Open#5, con la partecipazione di quindici artisti più decine di curatori, organizzatori e allestitori, rompe con i modelli tradizionali della produzione artistica e conferma il S.a.L.E. quale “anomalia psicogeografica”. Open#5, coerentemente con la storia di S.a.L.E. Docks, tenta di plasmare l’esperienza dell’arte quale forma di vita critica, una critica che eccede di molto la “funzione opera” quale luogo di produzione di microtopie o di modelli alternativi di relazione.
S.a.L.E e Open#5 vogliono affermare, nella pratica, uno spazio aperto ed attraversabile, uno spazio messo in moto dalla cooperazione, uno spazio, infine, che riflette una città viva.
L'organizzazione del progetto è iniziata il 24 ottobre scorso con un incontro pubblico al S.a.L.E., preceduto a sua volta da un appello indirizzato a chiunque fosse stato interessato a costruire “da zero” la nuova Open.
A questo primo appuntamento hanno partecipato oltre centotrenta persone: artisti, curatori, studenti, grafici, architetti, allestitori e organizzatori.
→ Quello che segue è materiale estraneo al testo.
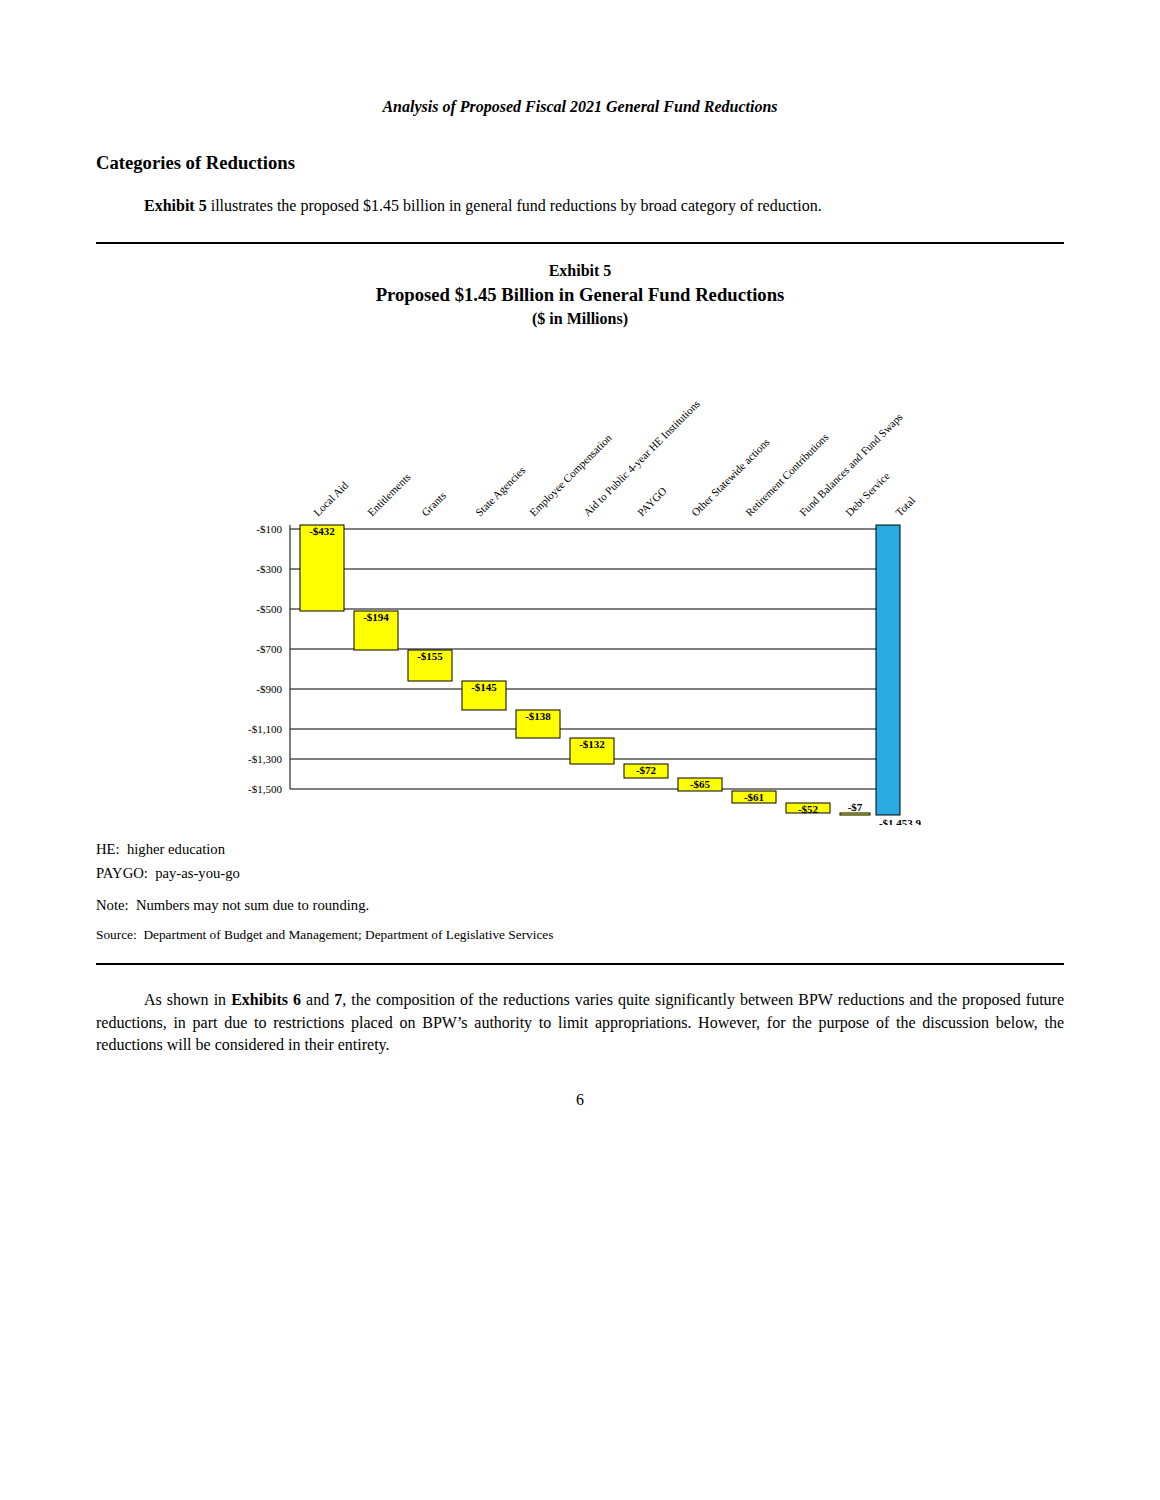Analysis of Proposed Fiscal 2021 General Fund Reductions
Categories of Reductions
Exhibit 5 illustrates the proposed $1.45 billion in general fund reductions by broad category of reduction.
Exhibit 5 Proposed $1.45 Billion in General Fund Reductions ($ in Millions)
-$100 -$300 -$500 -$700 -$900 -$1,100 -$1,300 -$1,500 Local Aid Entitlements Grants State Agencies Employee Compensation Aid to Public 4-year HE Institutions PAYGO Other Statewide actions Retirement Contributions Fund Balances and Fund Swaps Debt Service Total -$432 -$194 -$155 -$145 -$138 -$132 -$72 -$65 -$61 -$52 -$7 -$1,453.9
HE: higher education
PAYGO: pay-as-you-go
Note: Numbers may not sum due to rounding.
Source: Department of Budget and Management; Department of Legislative Services
As shown in Exhibits 6 and 7, the composition of the reductions varies quite significantly between BPW reductions and the proposed future reductions, in part due to restrictions placed on BPW’s authority to limit appropriations. However, for the purpose of the discussion below, the reductions will be considered in their entirety.
6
Da quel momento il S.a.L.E. è diventato fucina viva della produzione materiale e immateriale della mostra. Il gruppo originario è stato diviso in tavoli di lavoro dai confini porosi (artisti, curatori, organizzatori, comunicatori, allestitori), mentre tutte le decisioni più importanti sono state prese collettivamente all’interno delle cosiddette assemblee plenarie svolte con cadenza periodica. Anche per questo, Open#5 è qualcosa che ribalta i canoni tradizionali “Più che una mostra, un nuovo stile!”.